TASK BRIEF: Copy out the lines of the rows from the one containing "comment stub 自动生成注释文档" through the one containing "blinking(ms) 500 光标闪烁速度", inclusive, keeping them character for character.
==============================
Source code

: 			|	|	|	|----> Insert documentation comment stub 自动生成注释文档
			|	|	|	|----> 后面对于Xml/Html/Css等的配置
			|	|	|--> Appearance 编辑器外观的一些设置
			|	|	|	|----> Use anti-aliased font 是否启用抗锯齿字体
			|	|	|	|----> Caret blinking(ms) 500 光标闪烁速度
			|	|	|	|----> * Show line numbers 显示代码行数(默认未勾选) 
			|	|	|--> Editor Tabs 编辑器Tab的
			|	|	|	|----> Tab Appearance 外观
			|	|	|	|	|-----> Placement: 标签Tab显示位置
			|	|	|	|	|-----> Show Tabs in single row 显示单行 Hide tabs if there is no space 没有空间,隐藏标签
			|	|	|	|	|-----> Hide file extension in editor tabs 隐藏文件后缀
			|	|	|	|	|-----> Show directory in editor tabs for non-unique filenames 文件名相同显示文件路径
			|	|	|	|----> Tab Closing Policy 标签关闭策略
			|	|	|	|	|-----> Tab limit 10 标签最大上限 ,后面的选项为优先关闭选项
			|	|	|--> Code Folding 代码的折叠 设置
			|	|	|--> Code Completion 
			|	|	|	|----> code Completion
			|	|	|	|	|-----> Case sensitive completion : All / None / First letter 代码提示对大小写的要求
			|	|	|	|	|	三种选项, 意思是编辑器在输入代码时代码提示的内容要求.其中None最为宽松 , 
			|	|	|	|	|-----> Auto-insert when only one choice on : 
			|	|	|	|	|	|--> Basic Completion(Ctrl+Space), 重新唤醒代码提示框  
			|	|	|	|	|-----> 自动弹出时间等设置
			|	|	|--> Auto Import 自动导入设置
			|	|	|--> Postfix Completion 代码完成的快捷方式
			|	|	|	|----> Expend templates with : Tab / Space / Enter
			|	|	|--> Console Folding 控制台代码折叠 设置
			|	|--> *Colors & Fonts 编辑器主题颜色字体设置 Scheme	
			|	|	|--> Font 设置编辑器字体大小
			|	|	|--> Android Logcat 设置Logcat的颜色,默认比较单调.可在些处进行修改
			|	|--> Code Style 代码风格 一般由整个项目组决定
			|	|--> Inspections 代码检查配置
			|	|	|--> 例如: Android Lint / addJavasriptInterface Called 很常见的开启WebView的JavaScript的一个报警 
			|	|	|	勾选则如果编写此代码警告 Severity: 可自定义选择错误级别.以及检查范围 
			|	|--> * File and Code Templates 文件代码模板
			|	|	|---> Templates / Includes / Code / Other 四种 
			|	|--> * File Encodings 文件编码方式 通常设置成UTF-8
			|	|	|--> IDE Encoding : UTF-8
==============================
WRITTEN ANSWER:
: 			|	|	|	|----> Insert documentation comment stub 自动生成注释文档
			|	|	|	|----> 后面对于Xml/Html/Css等的配置
			|	|	|--> Appearance 编辑器外观的一些设置
			|	|	|	|----> Use anti-aliased font 是否启用抗锯齿字体
			|	|	|	|----> Caret blinking(ms) 500 光标闪烁速度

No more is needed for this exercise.